PROMPT
All pictures are to be omitted while the lines starting at the line with "the white marble statue at (x=217, y=43): 659" and ending at the line with "blue lounge chair (l=380, t=215, r=398, b=228)" in the material below are retyped exactly, both ends included.
══ RECORDS FOR THIS TASK
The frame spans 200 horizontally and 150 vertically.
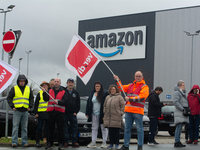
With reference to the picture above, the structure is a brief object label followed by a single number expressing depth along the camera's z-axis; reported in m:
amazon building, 49.47
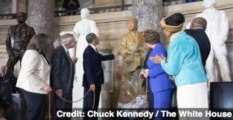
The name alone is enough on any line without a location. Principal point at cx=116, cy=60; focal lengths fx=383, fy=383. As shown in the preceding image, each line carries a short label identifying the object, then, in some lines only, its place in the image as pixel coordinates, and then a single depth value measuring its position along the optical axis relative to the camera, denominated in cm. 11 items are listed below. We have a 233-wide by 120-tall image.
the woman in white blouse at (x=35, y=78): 429
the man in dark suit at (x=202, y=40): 381
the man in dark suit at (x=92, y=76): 539
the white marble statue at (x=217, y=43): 659
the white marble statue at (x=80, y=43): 715
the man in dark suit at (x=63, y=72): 506
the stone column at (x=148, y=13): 770
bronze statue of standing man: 751
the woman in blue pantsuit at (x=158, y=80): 423
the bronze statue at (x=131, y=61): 632
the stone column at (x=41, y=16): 914
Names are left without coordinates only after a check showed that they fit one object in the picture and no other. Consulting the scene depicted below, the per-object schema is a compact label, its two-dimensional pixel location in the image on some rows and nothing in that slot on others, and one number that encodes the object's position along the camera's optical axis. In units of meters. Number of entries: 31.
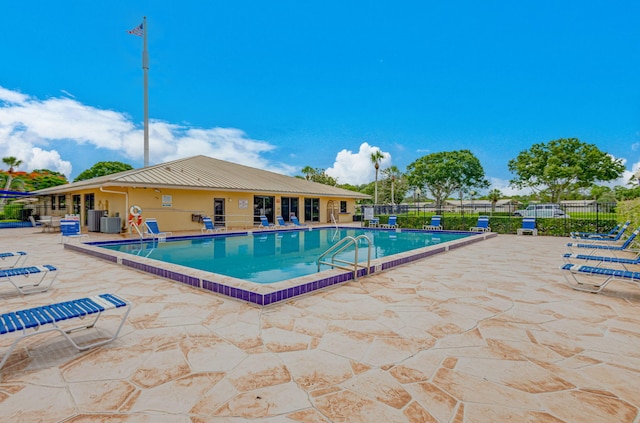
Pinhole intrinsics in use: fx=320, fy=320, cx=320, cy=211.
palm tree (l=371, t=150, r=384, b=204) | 38.31
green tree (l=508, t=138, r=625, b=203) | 29.77
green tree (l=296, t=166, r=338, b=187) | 47.69
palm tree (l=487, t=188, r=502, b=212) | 40.30
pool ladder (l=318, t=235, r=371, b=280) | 5.59
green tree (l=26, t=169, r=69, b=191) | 39.03
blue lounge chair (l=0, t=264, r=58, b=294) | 4.57
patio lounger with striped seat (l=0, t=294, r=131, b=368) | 2.54
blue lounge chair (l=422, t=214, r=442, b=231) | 17.74
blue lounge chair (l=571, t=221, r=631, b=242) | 10.38
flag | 20.12
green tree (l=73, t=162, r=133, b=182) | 43.34
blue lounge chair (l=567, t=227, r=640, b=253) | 6.53
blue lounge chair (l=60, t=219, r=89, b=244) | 11.23
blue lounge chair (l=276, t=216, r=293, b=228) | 18.44
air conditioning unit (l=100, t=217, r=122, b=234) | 14.73
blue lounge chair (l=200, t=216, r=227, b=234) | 14.65
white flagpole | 20.77
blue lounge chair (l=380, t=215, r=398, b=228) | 19.26
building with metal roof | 15.09
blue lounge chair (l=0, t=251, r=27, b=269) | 7.13
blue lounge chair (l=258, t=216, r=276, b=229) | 17.50
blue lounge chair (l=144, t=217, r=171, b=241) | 12.19
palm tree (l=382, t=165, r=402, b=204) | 52.34
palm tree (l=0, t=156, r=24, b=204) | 35.28
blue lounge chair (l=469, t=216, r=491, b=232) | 16.31
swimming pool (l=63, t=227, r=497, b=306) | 4.43
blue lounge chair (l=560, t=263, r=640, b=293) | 4.46
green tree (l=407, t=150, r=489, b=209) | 43.91
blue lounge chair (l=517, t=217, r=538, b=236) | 15.39
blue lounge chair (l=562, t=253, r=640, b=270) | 5.15
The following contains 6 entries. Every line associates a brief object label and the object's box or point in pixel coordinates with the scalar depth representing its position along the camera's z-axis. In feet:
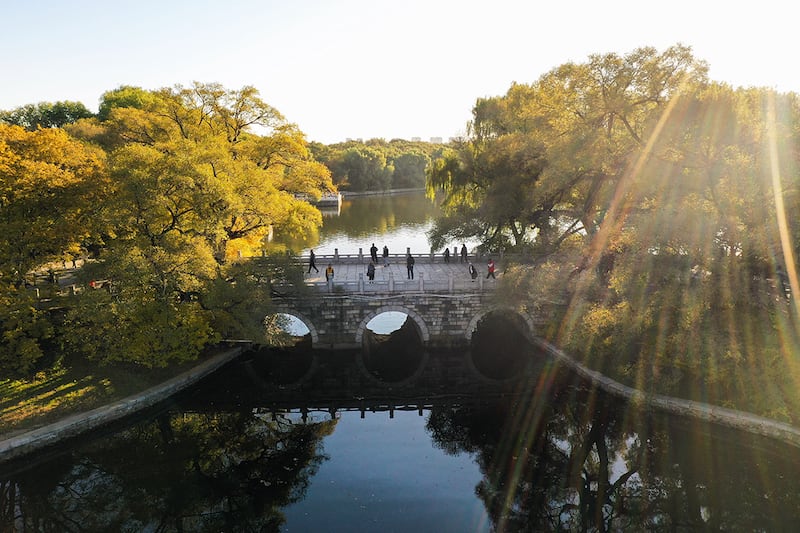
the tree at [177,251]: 68.49
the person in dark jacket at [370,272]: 90.27
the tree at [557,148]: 75.36
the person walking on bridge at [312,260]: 97.79
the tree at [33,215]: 67.41
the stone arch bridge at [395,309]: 87.86
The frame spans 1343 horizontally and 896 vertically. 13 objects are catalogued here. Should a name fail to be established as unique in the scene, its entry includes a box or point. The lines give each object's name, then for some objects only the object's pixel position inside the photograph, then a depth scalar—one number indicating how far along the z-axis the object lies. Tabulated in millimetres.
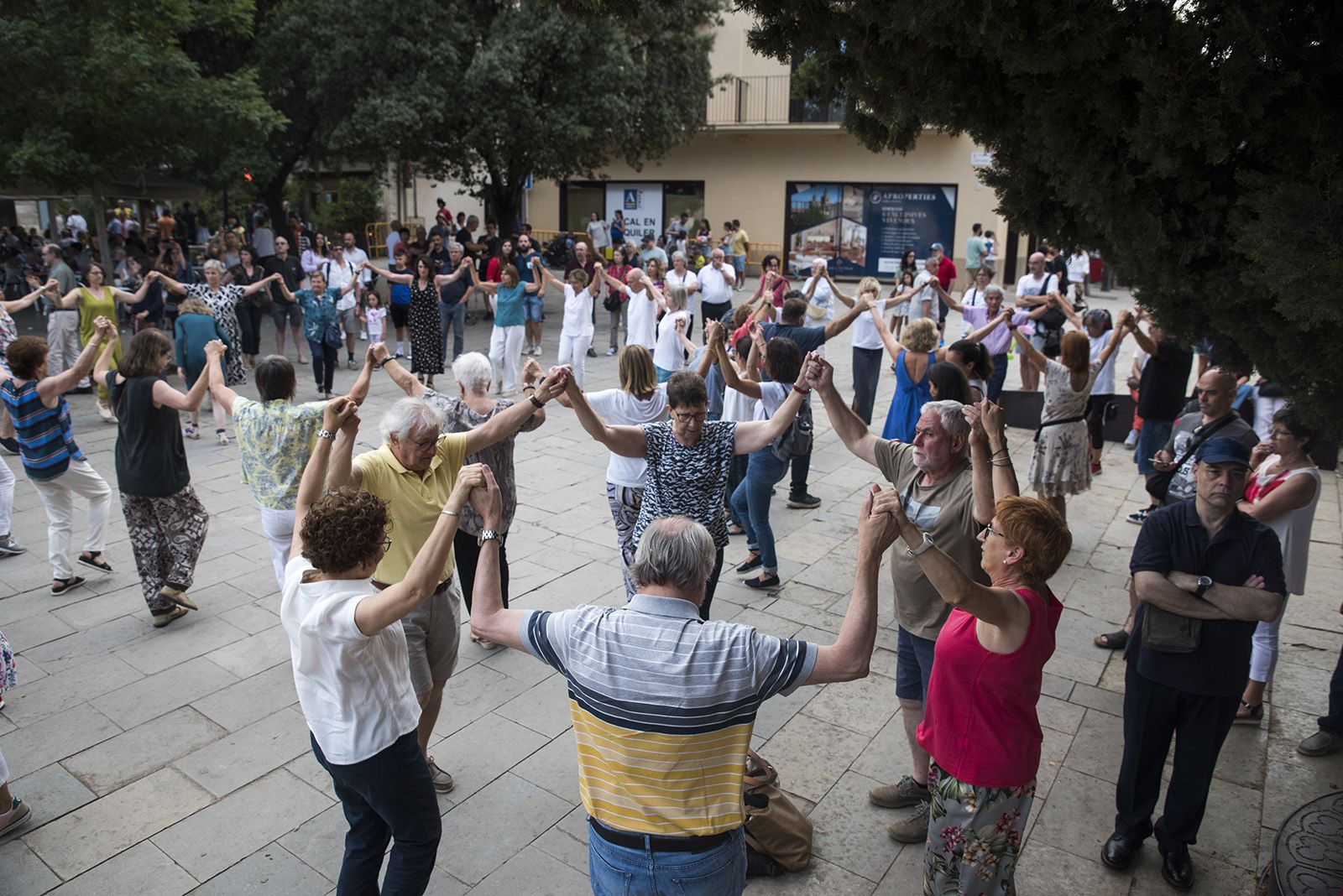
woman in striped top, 6352
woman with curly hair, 2994
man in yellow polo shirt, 4094
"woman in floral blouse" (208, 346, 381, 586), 5242
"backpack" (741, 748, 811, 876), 3869
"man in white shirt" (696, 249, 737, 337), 14500
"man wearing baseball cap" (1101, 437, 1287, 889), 3652
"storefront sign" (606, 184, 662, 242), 30781
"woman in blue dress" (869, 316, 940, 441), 7324
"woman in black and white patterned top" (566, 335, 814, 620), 4531
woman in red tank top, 3025
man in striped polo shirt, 2504
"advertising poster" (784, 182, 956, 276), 27547
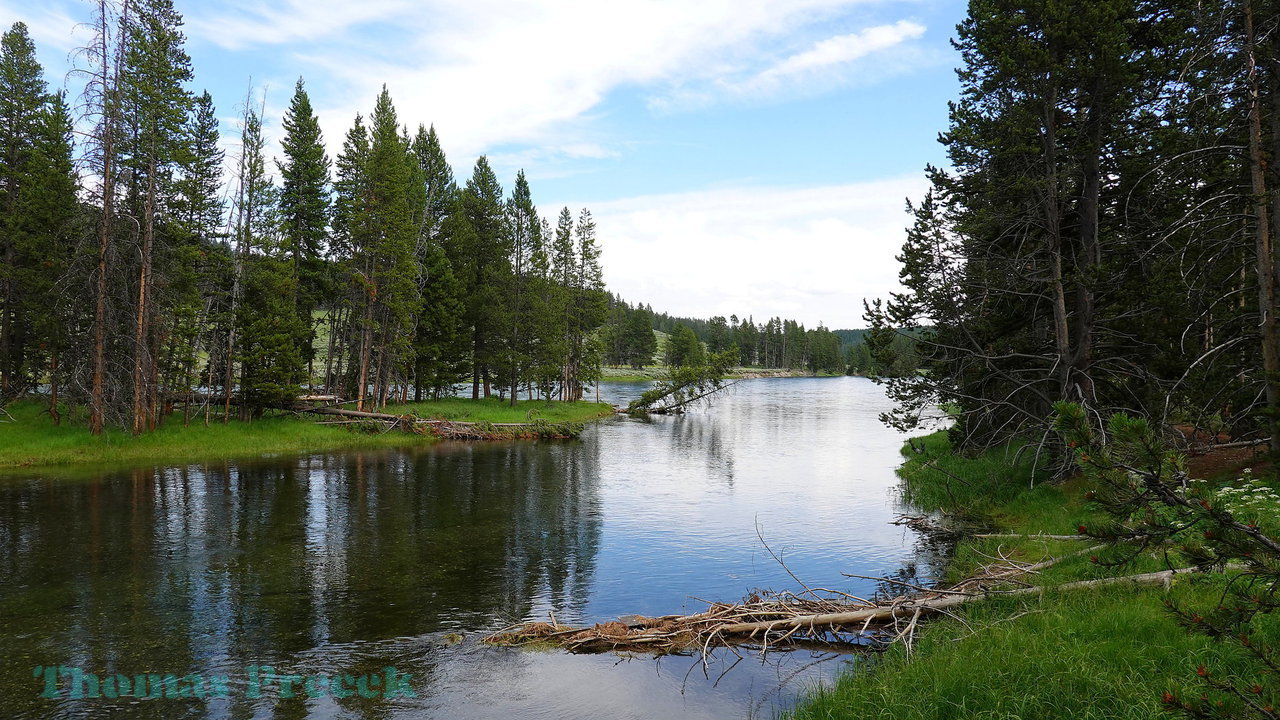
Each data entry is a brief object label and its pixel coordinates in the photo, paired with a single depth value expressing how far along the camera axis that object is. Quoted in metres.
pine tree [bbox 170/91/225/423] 32.22
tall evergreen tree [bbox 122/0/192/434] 29.52
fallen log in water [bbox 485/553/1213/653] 10.67
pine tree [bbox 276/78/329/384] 40.94
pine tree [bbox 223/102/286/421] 34.91
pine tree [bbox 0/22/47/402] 32.75
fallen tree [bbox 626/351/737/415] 54.19
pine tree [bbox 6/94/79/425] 30.30
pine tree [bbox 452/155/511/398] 51.41
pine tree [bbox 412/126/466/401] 48.88
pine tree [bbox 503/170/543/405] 51.22
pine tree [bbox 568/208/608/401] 61.75
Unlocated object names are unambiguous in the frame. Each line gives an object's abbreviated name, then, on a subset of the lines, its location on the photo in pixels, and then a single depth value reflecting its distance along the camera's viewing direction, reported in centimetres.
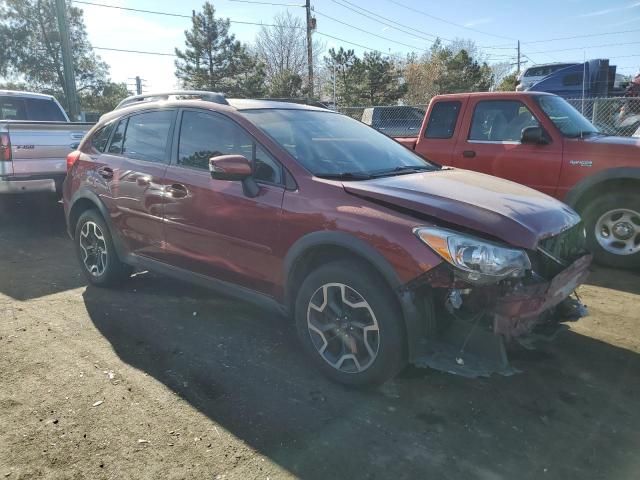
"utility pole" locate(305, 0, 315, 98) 3209
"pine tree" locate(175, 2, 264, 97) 3866
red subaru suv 277
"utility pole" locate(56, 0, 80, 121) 1590
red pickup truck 548
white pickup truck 698
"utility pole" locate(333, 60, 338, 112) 3566
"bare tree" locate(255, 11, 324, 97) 4847
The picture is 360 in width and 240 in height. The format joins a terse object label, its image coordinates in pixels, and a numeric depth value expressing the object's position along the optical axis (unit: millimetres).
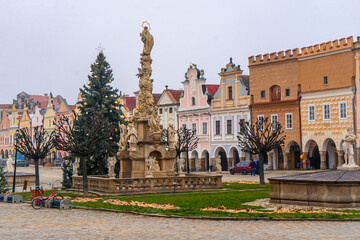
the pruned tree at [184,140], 47750
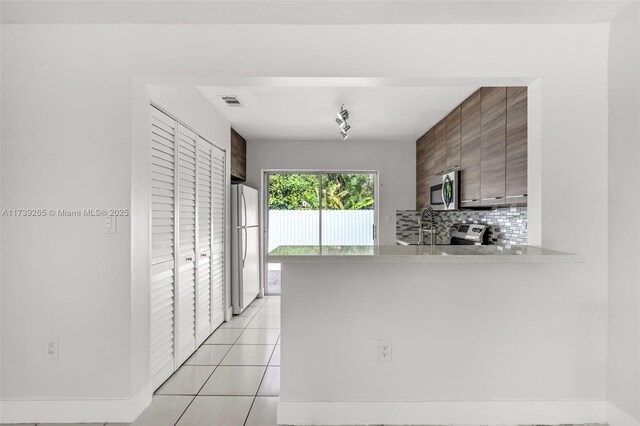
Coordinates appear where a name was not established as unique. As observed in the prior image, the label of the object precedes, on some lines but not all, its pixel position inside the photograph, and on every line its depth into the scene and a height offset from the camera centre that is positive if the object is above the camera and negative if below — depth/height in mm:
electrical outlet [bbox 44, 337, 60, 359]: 2164 -768
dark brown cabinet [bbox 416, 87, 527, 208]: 2584 +546
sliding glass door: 5730 +54
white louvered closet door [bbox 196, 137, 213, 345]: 3504 -324
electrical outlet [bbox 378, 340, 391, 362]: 2201 -805
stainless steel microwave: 3775 +217
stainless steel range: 3707 -234
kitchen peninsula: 2178 -761
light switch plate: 2170 -88
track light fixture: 3678 +903
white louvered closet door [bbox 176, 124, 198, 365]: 3051 -289
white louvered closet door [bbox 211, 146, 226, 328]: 3904 -254
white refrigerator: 4504 -419
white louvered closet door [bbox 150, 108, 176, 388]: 2590 -254
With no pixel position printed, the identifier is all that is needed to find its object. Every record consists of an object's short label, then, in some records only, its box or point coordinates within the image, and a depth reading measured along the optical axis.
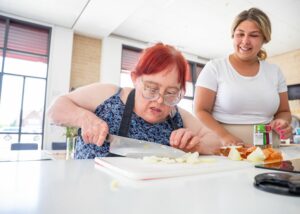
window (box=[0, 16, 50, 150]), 4.04
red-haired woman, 0.86
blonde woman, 1.14
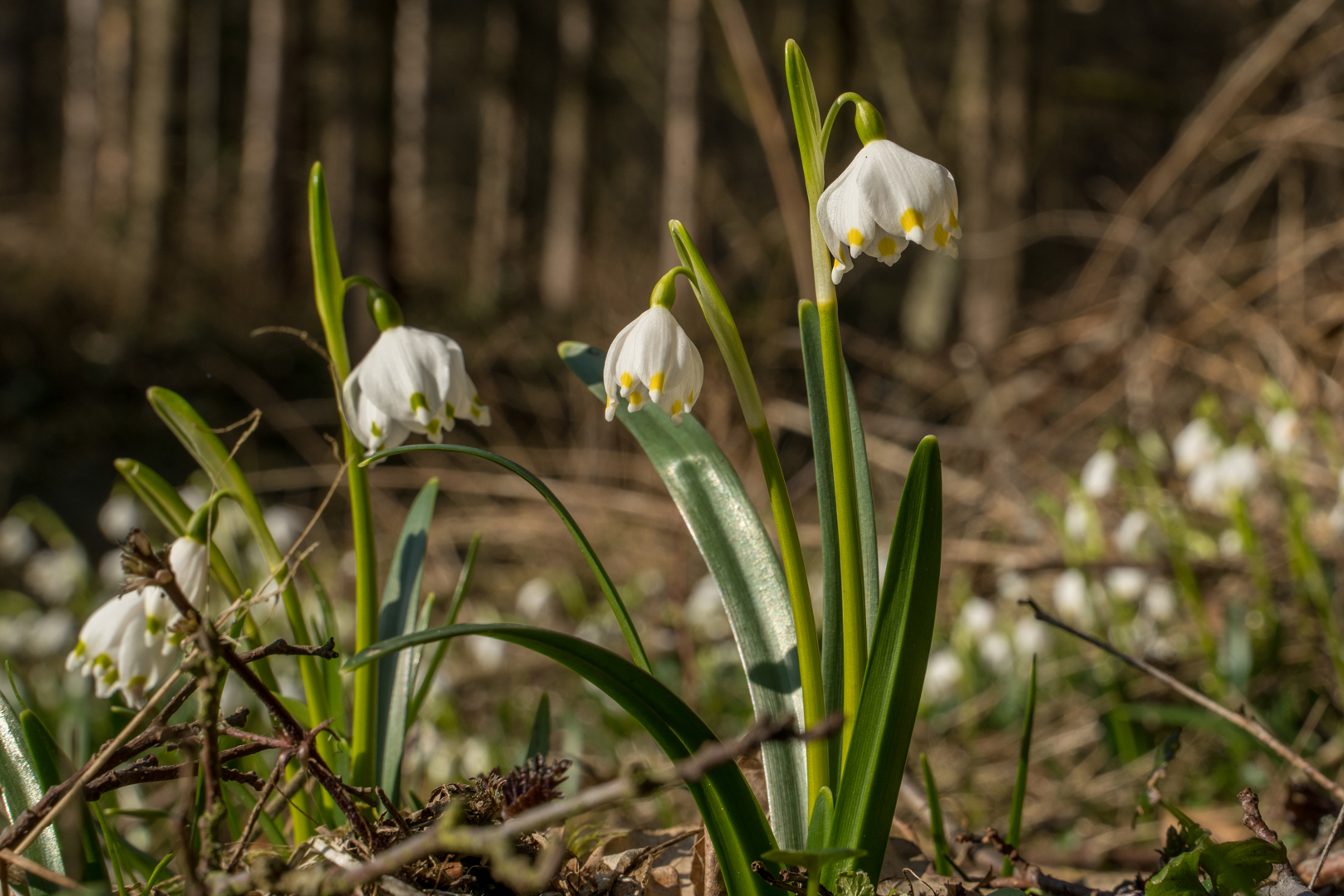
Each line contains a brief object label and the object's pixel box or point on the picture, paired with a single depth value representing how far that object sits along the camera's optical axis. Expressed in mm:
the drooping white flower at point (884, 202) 851
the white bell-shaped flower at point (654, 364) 905
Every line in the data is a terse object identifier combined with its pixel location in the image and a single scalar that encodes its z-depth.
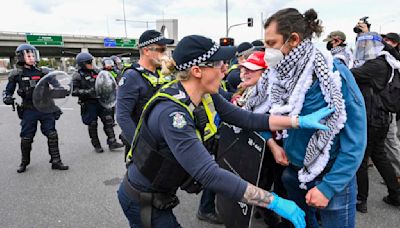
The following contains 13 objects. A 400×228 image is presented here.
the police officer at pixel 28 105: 4.36
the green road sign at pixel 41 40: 38.78
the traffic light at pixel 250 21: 23.53
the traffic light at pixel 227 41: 8.28
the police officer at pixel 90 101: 5.60
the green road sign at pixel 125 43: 49.44
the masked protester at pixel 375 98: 2.68
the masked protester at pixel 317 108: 1.53
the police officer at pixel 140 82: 2.59
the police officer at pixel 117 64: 9.43
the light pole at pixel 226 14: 25.50
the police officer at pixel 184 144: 1.31
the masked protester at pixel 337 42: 3.61
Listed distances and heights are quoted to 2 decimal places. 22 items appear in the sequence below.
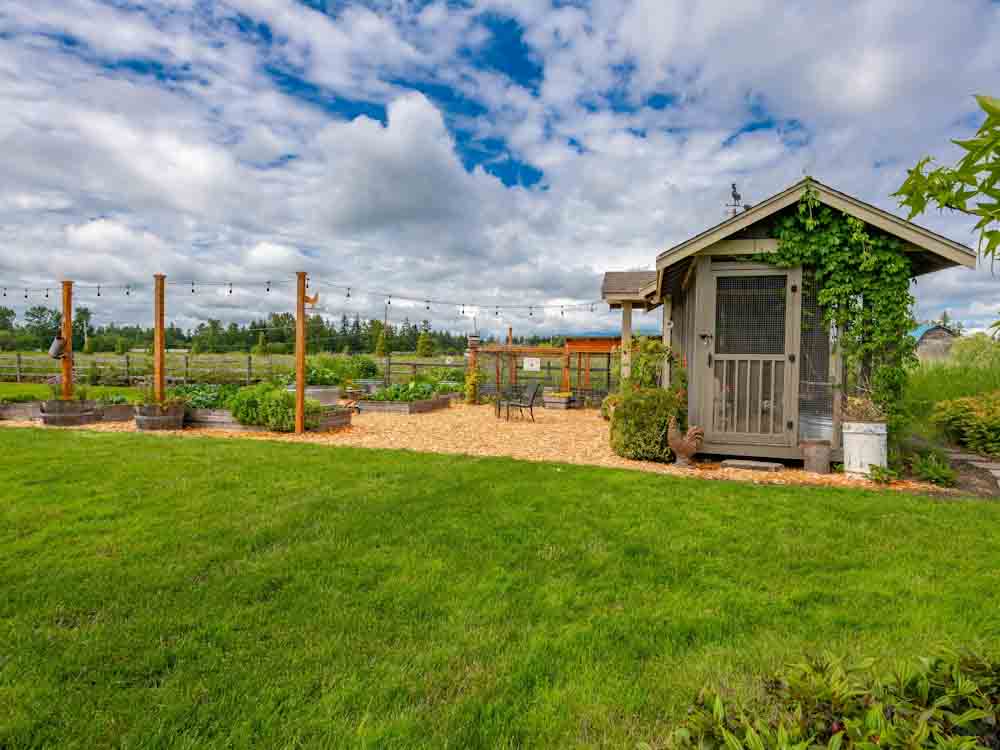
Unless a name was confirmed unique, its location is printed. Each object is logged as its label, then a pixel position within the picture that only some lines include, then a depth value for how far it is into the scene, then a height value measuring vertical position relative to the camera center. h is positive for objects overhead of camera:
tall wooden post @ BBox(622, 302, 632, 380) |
════
TASK ANSWER
the white marble statue at (x=217, y=43): 659
the white marble statue at (x=80, y=43): 715
the man in dark suit at (x=63, y=72): 506
the stone column at (x=148, y=13): 770
bronze statue of standing man: 751
the woman in blue pantsuit at (x=158, y=80): 423
the bronze statue at (x=131, y=61): 632
the stone column at (x=41, y=16): 914
Names are left without coordinates only after a check showed that they fit one object in the picture and no other. Consulting the scene depicted below, the per-object schema is a compact label, its two-dimensional pixel location in the image on some rows and nothing in that slot on others, and one number that encodes the object's position along the camera's optical axis. In units of meters. Number of entries: 31.
Pinhole intrinsics in use: fx=320, fy=320, cx=320, cy=211.
palm tree (l=371, t=150, r=384, b=204) | 38.31
green tree (l=508, t=138, r=625, b=203) | 29.77
green tree (l=296, t=166, r=338, b=187) | 47.69
palm tree (l=487, t=188, r=502, b=212) | 40.30
pool ladder (l=318, t=235, r=371, b=280) | 5.59
green tree (l=26, t=169, r=69, b=191) | 39.03
blue lounge chair (l=0, t=264, r=58, b=294) | 4.57
patio lounger with striped seat (l=0, t=294, r=131, b=368) | 2.54
blue lounge chair (l=422, t=214, r=442, b=231) | 17.74
blue lounge chair (l=571, t=221, r=631, b=242) | 10.38
flag | 20.12
green tree (l=73, t=162, r=133, b=182) | 43.34
blue lounge chair (l=567, t=227, r=640, b=253) | 6.53
blue lounge chair (l=60, t=219, r=89, b=244) | 11.23
blue lounge chair (l=276, t=216, r=293, b=228) | 18.44
air conditioning unit (l=100, t=217, r=122, b=234) | 14.73
blue lounge chair (l=200, t=216, r=227, b=234) | 14.65
white flagpole | 20.77
blue lounge chair (l=380, t=215, r=398, b=228) | 19.26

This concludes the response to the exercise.